Zur Heilkun­de­über­tra­gungs­richt­linie: Mehr Vertrauen bitte!

Hand aufs Herz – haben Sie daran noch geglaubt? Immerhin sind seit dem Inkraft­treten des § 63 Absatz 3c SGB V mehr als drei Jahre vergangen. Nicht, dass der neue Modell­pa­ragraf zwischen­zeitlich in Verges­senheit geriet – ganz im Gegenteil.

Immerhin feiern ihn die einen ja als Meilen­stein, während die andern ihn als Frontal­an­griff auf den Arztberuf verteufeln. Hitzige Debatten auf Kongressen und eine Vielzahl an Zeitschrif­ten­ar­tikeln und Stellung­nahmen zeugen davon. Einzig Modell­vor­haben gab es bislang noch nicht.

Aber dazu bräuchte es ja auch die Heilkun­de­über­tra­gungs­richt­linie. Und nun ist sie endlich da – und so ist dann wenigstens etwas im „Jahr der Pflege“ für die Pflege bewegt worden. Oder etwa nicht?

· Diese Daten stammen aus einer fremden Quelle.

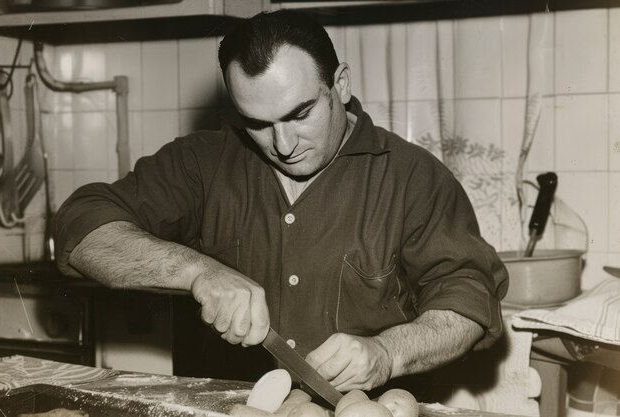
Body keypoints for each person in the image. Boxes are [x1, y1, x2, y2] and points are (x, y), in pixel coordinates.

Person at [54, 9, 508, 393]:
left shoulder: (413, 177)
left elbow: (469, 301)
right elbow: (81, 229)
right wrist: (197, 272)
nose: (284, 143)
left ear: (341, 85)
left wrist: (389, 353)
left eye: (300, 114)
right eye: (258, 123)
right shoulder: (202, 163)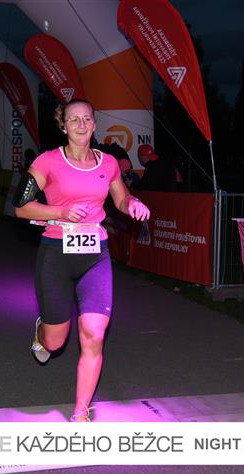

Zumindest eines scheint inzwi­schen klar zu sein: ie auf den oben genannten Wegen lange Zeit nachzu­ver­fol­gende „Schlacht“ um die Form der Tätig­keits­über­tragung – Delegation oder Substi­tution – hat nach Punkten die Ärzte­schaft für sich entscheiden können. Deutlich ist zu erkennen, dass der unlängst auf dem 114. Deutschen Ärztetag getroffene Entschluss (TOP 1–19, 1–28), die Substi­tution katego­risch abzulehnen und die Delegation als einziges Übertra­gungs­modell zu erklären, in die Richt­linie einge­flossen ist.

Dass in der Geset­zes­be­gründung (BT-Druck­sache 16/7439, S. 97) zum § 63 Absatz 3c SGB V unmiss­ver­ständlich von einer Erbringung ärztlicher Leistungen „ohne vorherige ärztliche Veran­lassung“ gesprochen wird, scheint dabei wohl nicht zu stören. Da verspricht die Lektüre der Beschluss­be­gründung (die sogenannten „Tragenden Gründe“) recht spannend zu werden.

Aber auch abseits von der Frage, ob sich die Richt­linie inhaltlich mit dem gesetz­ge­be­ri­schen Willen deckt – das Abstellen auf die Delegation beschreibt den bereits existie­renden Status quo zwischen Ärzten und Pflegenden – und bietet damit eigentlich keinen ausrei­chenden Grund zur Durch­führung von neuen Modell­vor­haben, die auf die Weiter­ent­wicklung des Gesund­heits­systems abzielen. Oder anders ausge­drückt: Hier wird nur alter Wein durch neue Schläuche gegossen.

Aber vielleicht liegt das Problem ja auch ganz woanders. Nach einem Bericht in der Ausgabe Oktober 2011 der Zeitschrift „KLARTEXT“ wünschte KBV-Vorstand Dr. Carl-Heinz Müller die Einbe­ziehung von Medizi­ni­schen Fachan­ge­stellten in die Modell­vor­haben nach § 63 Absatz 3c SGB V und begründet dies unter anderem mit „Wir als Ärzte haben Vertrauen in Sie.“

In der Umkehr folgt daraus nichts anderes, als dass man den Pflegenden kein Vertrauen schenkt. Schade eigentlich.

Dieser Beitrag wurde in seiner ursprüng­lichen Form am 1. November 2011 auf Rechts­de­pesche Online veröf­fent­licht.